[Data for the task]

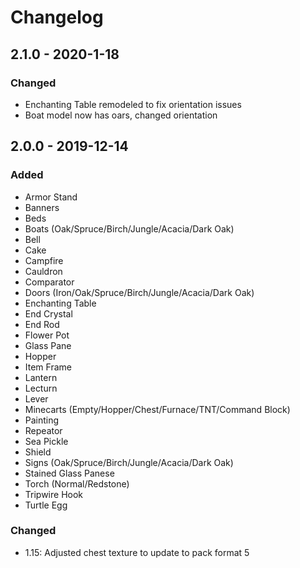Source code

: # Changelog

## 2.1.0 - 2020-1-18
### Changed
- Enchanting Table remodeled to fix orientation issues
- Boat model now has oars, changed orientation

## 2.0.0 - 2019-12-14
### Added
- Armor Stand
- Banners
- Beds
- Boats (Oak/Spruce/Birch/Jungle/Acacia/Dark Oak)
- Bell
- Cake
- Campfire
- Cauldron
- Comparator
- Doors (Iron/Oak/Spruce/Birch/Jungle/Acacia/Dark Oak)
- Enchanting Table
- End Crystal
- End Rod
- Flower Pot
- Glass Pane
- Hopper
- Item Frame
- Lantern
- Lecturn
- Lever
- Minecarts (Empty/Hopper/Chest/Furnace/TNT/Command Block)
- Painting
- Repeator
- Sea Pickle
- Shield
- Signs (Oak/Spruce/Birch/Jungle/Acacia/Dark Oak)
- Stained Glass Panese
- Torch (Normal/Redstone)
- Tripwire Hook
- Turtle Egg
### Changed
- 1.15: Adjusted chest texture to update to pack format 5
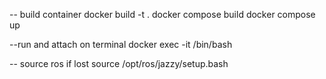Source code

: -- build container
docker build -t <name> .
docker compose build
docker compose up

--run and attach on terminal
docker exec -it <name> /bin/bash

-- source ros if lost
source /opt/ros/jazzy/setup.bash

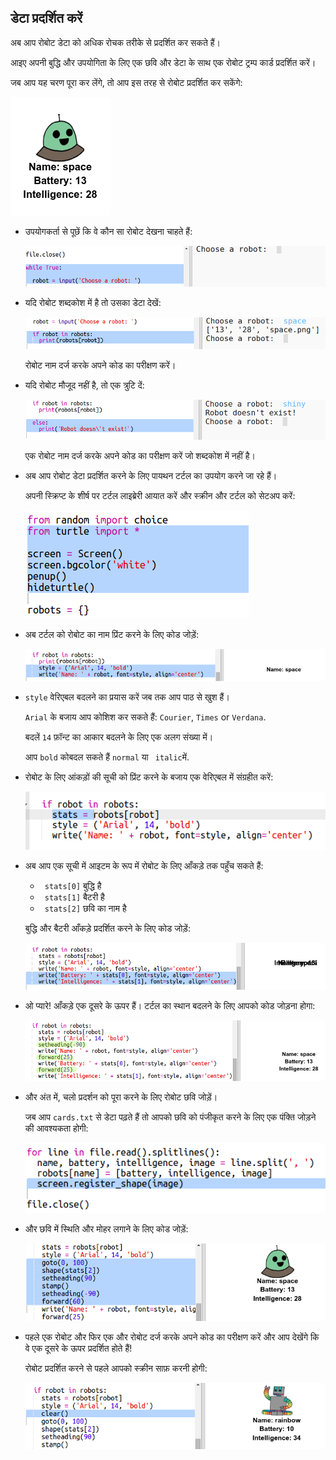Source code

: ## डेटा प्रदर्शित करें

अब आप रोबोट डेटा को अधिक रोचक तरीके से प्रदर्शित कर सकते हैं।

आइए अपनी बुद्धि और उपयोगिता के लिए एक छवि और डेटा के साथ एक रोबोट ट्रम्प कार्ड प्रदर्शित करें।

जब आप यह चरण पूरा कर लेंगे, तो आप इस तरह से रोबोट प्रदर्शित कर सकेंगे:

![स्क्रीनशॉट](images/robotrumps-example.png)

+ उपयोगकर्ता से पूछें कि वे कौन सा रोबोट देखना चाहते हैं:
    
    ![स्क्रीनशॉट](images/robotrumps-choose.png)

+ यदि रोबोट शब्दकोश में है तो उसका डेटा देखें:
    
    ![स्क्रीनशॉट](images/robotrumps-if.png)
    
    रोबोट नाम दर्ज करके अपने कोड का परीक्षण करें।

+ यदि रोबोट मौजूद नहीं है, तो एक त्रुटि दें:
    
    ![स्क्रीनशॉट](images/robotrumps-else.png)
    
    एक रोबोट नाम दर्ज करके अपने कोड का परीक्षण करें जो शब्दकोश में नहीं है।

+ अब आप रोबोट डेटा प्रदर्शित करने के लिए पायथन टर्टल का उपयोग करने जा रहे हैं।
    
    अपनी स्क्रिप्ट के शीर्ष पर टर्टल लाइब्रेरी आयात करें और स्क्रीन और टर्टल को सेटअप करें:
    
    ![स्क्रीनशॉट](images/robotrumps-turtle.png)

+ अब टर्टल को रोबोट का नाम प्रिंट करने के लिए कोड जोड़ें:
    
    ![स्क्रीनशॉट](images/robotrumps-name.png)

+ `style` वेरिएबल बदलने का प्रयास करें जब तक आप पाठ से खुश हैं।
    
    `Arial` के बजाय आप कोशिश कर सकते हैं: `Courier`, `Times` or `Verdana`.
    
    बदलें ` 14 ` फ़ॉन्ट का आकार बदलने के लिए एक अलग संख्या में।
    
    आप `bold` कोबदल सकते हैं `normal` या ` italic`में.

+ रोबोट के लिए आंकड़ों की सूची को प्रिंट करने के बजाय एक वेरिएबल में संग्रहीत करें:
    
    ![स्क्रीनशॉट](images/robotrumps-stats.png)

+ अब आप एक सूची में आइटम के रूप में रोबोट के लिए आँकड़े तक पहुँच सकते हैं:
    
    + ` stats[0]` बुद्धि है
    + ` stats[1]` बैटरी है
    + ` stats[2]` छवि का नाम है
    
    बुद्धि और बैटरी आँकड़े प्रदर्शित करने के लिए कोड जोड़ें:
    
    ![स्क्रीनशॉट](images/robotrumps-stats-2.png)

+ ओ प्यारे! आँकड़े एक दूसरे के ऊपर हैं। टर्टल का स्थान बदलने के लिए आपको कोड जोड़ना होगा:
    
    ![स्क्रीनशॉट](images/robotrumps-stats-3.png)

+ और अंत में, चलो प्रदर्शन को पूरा करने के लिए रोबोट छवि जोड़ें।
    
    जब आप `cards.txt` से डेटा पढ़ते हैं तो आपको छवि को पंजीकृत करने के लिए एक पंक्ति जोड़ने की आवश्यकता होगी:
    
    ![स्क्रीनशॉट](images/robotrumps-register.png)

+ और छवि में स्थिति और मोहर लगाने के लिए कोड जोड़ें:
    
    ![स्क्रीनशॉट](images/robotrumps-image.png)

+ पहले एक रोबोट और फिर एक और रोबोट दर्ज करके अपने कोड का परीक्षण करें और आप देखेंगे कि वे एक दूसरे के ऊपर प्रदर्शित होते हैं!
    
    रोबोट प्रदर्शित करने से पहले आपको स्क्रीन साफ़ करनी होगी:
    
    ![स्क्रीनशॉट](images/robotrumps-clear.png)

[/Data for the task]

:: Work item ::
Type out all of the records exactly, leaving out any picture.

:: Reply ::
Source code

: # Changelog

## 2.1.0 - 2020-1-18
### Changed
- Enchanting Table remodeled to fix orientation issues
- Boat model now has oars, changed orientation

## 2.0.0 - 2019-12-14
### Added
- Armor Stand
- Banners
- Beds
- Boats (Oak/Spruce/Birch/Jungle/Acacia/Dark Oak)
- Bell
- Cake
- Campfire
- Cauldron
- Comparator
- Doors (Iron/Oak/Spruce/Birch/Jungle/Acacia/Dark Oak)
- Enchanting Table
- End Crystal
- End Rod
- Flower Pot
- Glass Pane
- Hopper
- Item Frame
- Lantern
- Lecturn
- Lever
- Minecarts (Empty/Hopper/Chest/Furnace/TNT/Command Block)
- Painting
- Repeator
- Sea Pickle
- Shield
- Signs (Oak/Spruce/Birch/Jungle/Acacia/Dark Oak)
- Stained Glass Panese
- Torch (Normal/Redstone)
- Tripwire Hook
- Turtle Egg
### Changed
- 1.15: Adjusted chest texture to update to pack format 5
Source code

: -- build container
docker build -t <name> .
docker compose build
docker compose up

--run and attach on terminal
docker exec -it <name> /bin/bash

-- source ros if lost
source /opt/ros/jazzy/setup.bash

Source code

: ## डेटा प्रदर्शित करें

अब आप रोबोट डेटा को अधिक रोचक तरीके से प्रदर्शित कर सकते हैं।

आइए अपनी बुद्धि और उपयोगिता के लिए एक छवि और डेटा के साथ एक रोबोट ट्रम्प कार्ड प्रदर्शित करें।

जब आप यह चरण पूरा कर लेंगे, तो आप इस तरह से रोबोट प्रदर्शित कर सकेंगे:

![स्क्रीनशॉट](images/robotrumps-example.png)

+ उपयोगकर्ता से पूछें कि वे कौन सा रोबोट देखना चाहते हैं:
    
    ![स्क्रीनशॉट](images/robotrumps-choose.png)

+ यदि रोबोट शब्दकोश में है तो उसका डेटा देखें:
    
    ![स्क्रीनशॉट](images/robotrumps-if.png)
    
    रोबोट नाम दर्ज करके अपने कोड का परीक्षण करें।

+ यदि रोबोट मौजूद नहीं है, तो एक त्रुटि दें:
    
    ![स्क्रीनशॉट](images/robotrumps-else.png)
    
    एक रोबोट नाम दर्ज करके अपने कोड का परीक्षण करें जो शब्दकोश में नहीं है।

+ अब आप रोबोट डेटा प्रदर्शित करने के लिए पायथन टर्टल का उपयोग करने जा रहे हैं।
    
    अपनी स्क्रिप्ट के शीर्ष पर टर्टल लाइब्रेरी आयात करें और स्क्रीन और टर्टल को सेटअप करें:
    
    ![स्क्रीनशॉट](images/robotrumps-turtle.png)

+ अब टर्टल को रोबोट का नाम प्रिंट करने के लिए कोड जोड़ें:
    
    ![स्क्रीनशॉट](images/robotrumps-name.png)

+ `style` वेरिएबल बदलने का प्रयास करें जब तक आप पाठ से खुश हैं।
    
    `Arial` के बजाय आप कोशिश कर सकते हैं: `Courier`, `Times` or `Verdana`.
    
    बदलें ` 14 ` फ़ॉन्ट का आकार बदलने के लिए एक अलग संख्या में।
    
    आप `bold` कोबदल सकते हैं `normal` या ` italic`में.

+ रोबोट के लिए आंकड़ों की सूची को प्रिंट करने के बजाय एक वेरिएबल में संग्रहीत करें:
    
    ![स्क्रीनशॉट](images/robotrumps-stats.png)

+ अब आप एक सूची में आइटम के रूप में रोबोट के लिए आँकड़े तक पहुँच सकते हैं:
    
    + ` stats[0]` बुद्धि है
    + ` stats[1]` बैटरी है
    + ` stats[2]` छवि का नाम है
    
    बुद्धि और बैटरी आँकड़े प्रदर्शित करने के लिए कोड जोड़ें:
    
    ![स्क्रीनशॉट](images/robotrumps-stats-2.png)

+ ओ प्यारे! आँकड़े एक दूसरे के ऊपर हैं। टर्टल का स्थान बदलने के लिए आपको कोड जोड़ना होगा:
    
    ![स्क्रीनशॉट](images/robotrumps-stats-3.png)

+ और अंत में, चलो प्रदर्शन को पूरा करने के लिए रोबोट छवि जोड़ें।
    
    जब आप `cards.txt` से डेटा पढ़ते हैं तो आपको छवि को पंजीकृत करने के लिए एक पंक्ति जोड़ने की आवश्यकता होगी:
    
    ![स्क्रीनशॉट](images/robotrumps-register.png)

+ और छवि में स्थिति और मोहर लगाने के लिए कोड जोड़ें:
    
    ![स्क्रीनशॉट](images/robotrumps-image.png)

+ पहले एक रोबोट और फिर एक और रोबोट दर्ज करके अपने कोड का परीक्षण करें और आप देखेंगे कि वे एक दूसरे के ऊपर प्रदर्शित होते हैं!
    
    रोबोट प्रदर्शित करने से पहले आपको स्क्रीन साफ़ करनी होगी:
    
    ![स्क्रीनशॉट](images/robotrumps-clear.png)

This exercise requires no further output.